One client, one method. The SDK never holds an upstream secret — it asks the broker for a scoped, short-lived credential and caches it client-side until it nears expiry, so a tight tool-call loop hits the control plane once, not every call.

createClient(config)

OptionTypeWhat it does
controlPlaneUrlstringyour broker's base URL (required)
tokenstringthe END USER's identity token from your IdP (required)
agentstringthis agent's registered id (required)
cachebooleanclient-side credential cache; default true
cacheSkewMsnumberrefetch this many ms before expiry; default 10 000
environmentstringisolated secret/policy set: dev | staging | prod (default prod)
agentAssertionstring | () => stringworkload-identity token for attested agents (“secret zero”)
fetchtypeof fetchcustom transport (testing, proxies)

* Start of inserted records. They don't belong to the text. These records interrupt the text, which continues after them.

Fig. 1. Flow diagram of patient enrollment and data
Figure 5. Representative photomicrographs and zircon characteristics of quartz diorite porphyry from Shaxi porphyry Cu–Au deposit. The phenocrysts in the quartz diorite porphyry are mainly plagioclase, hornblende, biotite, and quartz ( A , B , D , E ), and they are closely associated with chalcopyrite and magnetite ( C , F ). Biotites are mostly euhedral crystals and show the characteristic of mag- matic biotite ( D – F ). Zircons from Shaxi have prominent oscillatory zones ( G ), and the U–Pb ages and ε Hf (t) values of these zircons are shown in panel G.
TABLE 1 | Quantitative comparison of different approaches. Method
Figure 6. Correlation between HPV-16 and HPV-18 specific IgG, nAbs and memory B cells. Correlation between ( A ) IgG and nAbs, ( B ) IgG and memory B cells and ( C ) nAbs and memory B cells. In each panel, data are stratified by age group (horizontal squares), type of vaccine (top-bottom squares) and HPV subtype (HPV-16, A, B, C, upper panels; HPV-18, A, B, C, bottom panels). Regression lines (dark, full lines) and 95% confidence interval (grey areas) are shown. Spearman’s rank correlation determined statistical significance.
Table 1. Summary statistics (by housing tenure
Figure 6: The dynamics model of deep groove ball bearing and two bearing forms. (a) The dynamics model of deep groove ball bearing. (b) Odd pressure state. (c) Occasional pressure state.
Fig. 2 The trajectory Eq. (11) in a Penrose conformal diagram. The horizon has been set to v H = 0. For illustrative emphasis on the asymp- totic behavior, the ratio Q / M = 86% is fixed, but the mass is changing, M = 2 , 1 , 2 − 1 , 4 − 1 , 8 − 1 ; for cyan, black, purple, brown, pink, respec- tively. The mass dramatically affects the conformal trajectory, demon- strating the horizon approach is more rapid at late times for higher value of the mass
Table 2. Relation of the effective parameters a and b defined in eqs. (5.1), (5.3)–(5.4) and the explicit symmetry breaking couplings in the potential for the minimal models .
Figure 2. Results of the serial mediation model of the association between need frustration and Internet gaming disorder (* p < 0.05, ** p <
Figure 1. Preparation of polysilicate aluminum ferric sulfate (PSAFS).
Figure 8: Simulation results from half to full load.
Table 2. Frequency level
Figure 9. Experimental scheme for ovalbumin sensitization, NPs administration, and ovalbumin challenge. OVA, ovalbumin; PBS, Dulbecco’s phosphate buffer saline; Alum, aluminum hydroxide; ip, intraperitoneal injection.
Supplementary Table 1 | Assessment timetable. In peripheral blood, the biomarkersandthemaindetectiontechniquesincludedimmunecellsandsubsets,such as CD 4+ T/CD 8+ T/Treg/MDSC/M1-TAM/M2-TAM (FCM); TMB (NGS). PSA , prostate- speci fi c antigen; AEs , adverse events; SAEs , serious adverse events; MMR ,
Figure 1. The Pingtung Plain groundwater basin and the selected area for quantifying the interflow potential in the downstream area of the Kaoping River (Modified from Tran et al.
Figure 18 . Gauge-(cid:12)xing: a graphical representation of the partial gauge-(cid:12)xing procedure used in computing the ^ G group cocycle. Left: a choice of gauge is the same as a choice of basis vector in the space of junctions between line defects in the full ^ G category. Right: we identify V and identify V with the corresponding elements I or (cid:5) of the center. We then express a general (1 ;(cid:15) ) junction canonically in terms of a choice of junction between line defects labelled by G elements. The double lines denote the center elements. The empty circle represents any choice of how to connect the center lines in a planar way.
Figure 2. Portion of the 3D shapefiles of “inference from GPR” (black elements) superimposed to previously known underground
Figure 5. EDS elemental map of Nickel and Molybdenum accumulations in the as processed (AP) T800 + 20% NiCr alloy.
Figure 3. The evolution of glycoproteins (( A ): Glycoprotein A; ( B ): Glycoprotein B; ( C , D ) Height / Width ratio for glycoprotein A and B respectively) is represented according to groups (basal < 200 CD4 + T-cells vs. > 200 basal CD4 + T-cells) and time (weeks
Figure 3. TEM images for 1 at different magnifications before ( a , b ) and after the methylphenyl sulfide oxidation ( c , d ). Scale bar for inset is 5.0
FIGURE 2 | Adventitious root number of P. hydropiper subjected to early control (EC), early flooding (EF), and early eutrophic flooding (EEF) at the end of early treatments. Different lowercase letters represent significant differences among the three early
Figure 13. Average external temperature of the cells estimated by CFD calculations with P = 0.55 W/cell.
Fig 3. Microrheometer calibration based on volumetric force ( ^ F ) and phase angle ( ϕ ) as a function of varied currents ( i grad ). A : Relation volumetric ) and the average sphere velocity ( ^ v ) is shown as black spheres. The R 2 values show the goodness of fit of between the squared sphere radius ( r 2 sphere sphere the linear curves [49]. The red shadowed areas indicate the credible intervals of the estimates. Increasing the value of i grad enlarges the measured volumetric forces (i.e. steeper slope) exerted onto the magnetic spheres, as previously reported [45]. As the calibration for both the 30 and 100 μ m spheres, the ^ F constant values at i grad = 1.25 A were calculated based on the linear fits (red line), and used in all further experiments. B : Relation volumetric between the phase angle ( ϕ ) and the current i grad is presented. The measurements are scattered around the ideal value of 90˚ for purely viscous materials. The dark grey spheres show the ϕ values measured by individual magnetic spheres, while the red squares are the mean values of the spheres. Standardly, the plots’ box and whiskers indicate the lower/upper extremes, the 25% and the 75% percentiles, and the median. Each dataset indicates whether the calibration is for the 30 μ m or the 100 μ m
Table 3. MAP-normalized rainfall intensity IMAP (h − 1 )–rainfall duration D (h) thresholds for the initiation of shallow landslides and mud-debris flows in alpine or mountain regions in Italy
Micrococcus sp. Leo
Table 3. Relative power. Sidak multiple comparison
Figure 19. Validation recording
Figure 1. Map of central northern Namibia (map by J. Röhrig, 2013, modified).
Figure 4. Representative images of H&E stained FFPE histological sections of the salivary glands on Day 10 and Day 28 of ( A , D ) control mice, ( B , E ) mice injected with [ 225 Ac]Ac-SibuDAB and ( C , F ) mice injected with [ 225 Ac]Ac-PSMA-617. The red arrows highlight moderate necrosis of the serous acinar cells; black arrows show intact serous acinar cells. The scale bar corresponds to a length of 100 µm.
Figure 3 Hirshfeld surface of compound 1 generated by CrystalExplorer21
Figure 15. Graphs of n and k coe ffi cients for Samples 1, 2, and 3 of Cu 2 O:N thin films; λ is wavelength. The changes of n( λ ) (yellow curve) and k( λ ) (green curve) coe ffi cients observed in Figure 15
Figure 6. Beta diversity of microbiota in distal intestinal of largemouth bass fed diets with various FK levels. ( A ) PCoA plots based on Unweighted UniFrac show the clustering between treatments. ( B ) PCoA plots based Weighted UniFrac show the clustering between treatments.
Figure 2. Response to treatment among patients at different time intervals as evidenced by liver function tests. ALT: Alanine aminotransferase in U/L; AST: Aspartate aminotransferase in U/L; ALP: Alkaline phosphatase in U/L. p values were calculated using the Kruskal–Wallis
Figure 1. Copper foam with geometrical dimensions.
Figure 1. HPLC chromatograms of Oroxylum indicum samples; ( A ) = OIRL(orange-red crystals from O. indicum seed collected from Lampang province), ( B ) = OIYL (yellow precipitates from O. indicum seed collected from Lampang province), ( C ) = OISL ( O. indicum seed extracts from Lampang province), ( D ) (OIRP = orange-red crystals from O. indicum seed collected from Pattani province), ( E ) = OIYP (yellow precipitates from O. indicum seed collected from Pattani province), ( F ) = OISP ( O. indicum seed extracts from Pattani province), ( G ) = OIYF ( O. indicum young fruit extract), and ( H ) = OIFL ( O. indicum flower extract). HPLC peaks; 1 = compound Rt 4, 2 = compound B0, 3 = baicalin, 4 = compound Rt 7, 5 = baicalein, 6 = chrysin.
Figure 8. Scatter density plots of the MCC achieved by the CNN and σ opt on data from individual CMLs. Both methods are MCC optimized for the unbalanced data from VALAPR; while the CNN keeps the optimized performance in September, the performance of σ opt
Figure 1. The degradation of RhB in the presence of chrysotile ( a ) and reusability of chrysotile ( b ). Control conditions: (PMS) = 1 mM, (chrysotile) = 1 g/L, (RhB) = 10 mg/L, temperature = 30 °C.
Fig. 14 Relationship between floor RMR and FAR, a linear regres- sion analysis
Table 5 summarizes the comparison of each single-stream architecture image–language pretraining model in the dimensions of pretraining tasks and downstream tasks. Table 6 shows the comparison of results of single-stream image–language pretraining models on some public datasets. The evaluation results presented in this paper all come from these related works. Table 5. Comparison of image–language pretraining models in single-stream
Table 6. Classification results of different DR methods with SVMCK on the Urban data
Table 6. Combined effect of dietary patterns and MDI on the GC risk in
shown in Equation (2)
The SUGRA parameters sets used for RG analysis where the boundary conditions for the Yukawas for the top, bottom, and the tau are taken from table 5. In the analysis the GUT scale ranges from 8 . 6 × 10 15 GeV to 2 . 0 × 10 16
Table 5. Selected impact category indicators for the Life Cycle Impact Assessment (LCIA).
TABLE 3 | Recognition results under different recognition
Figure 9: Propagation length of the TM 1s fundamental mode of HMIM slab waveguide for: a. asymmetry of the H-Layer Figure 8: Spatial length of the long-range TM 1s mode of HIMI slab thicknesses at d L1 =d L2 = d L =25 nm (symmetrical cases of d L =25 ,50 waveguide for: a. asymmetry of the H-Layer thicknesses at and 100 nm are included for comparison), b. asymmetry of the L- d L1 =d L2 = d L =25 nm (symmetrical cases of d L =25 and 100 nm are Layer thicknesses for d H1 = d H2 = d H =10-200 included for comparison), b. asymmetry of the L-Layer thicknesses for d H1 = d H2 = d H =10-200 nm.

client.get(provider, scope, ttl?, opts?)

Returns a Credential: the signed token itself plus token_type, provider, scope, expires_at, and the delegation pair (user + agent). TTL defaults to 5 minutes; the broker enforces its own ceiling. Denials throw KeywardError with the broker's status and reason.

basic call
const cred = await kw.get("stripe", "charges:read", "5m");
await fetch("https://api.stripe.com/v1/charges", {
  headers: { authorization: `${cred.token_type} ${cred.credential}` },
});

Delegation chains

A sub-agent acting under an orchestrator passes the orchestrator's credential instead of a user token. The broker verifies it, keeps the original human sub, and extends the RFC 8693 actor chain — nested, splice-resistant, depth-capped at 5.

orchestrator → sub-agent
// orchestrator got `cred` the normal way; hands it to the sub-agent
const sub = createClient({ controlPlaneUrl, token: "", agent: "sub-agent" });
const delegated = await sub.get("stripe", "charges:read", "5m", {
  delegation: cred.credential,
});
// delegated.credential's chain: user → orchestrator → sub-agent

Attested agents (secret zero)

If an agent is registered with an attestation_issuer, the broker fails closed unless the request carries a verifiable workload-identity token (GitHub Actions OIDC, Kubernetes service account, cloud instance identity). Pass a function to mint a fresh one per request:

GitHub Actions example
const kw = createClient({
  controlPlaneUrl, token, agent: "ci-bot",
  agentAssertion: () => getGithubOidcToken(), // fresh per request
});

Verifying issued credentials

Credentials are RS256 JWTs with a kid header. Resource servers verify them against the broker's public JWKS at GET /v1/jwks — no shared secret needed.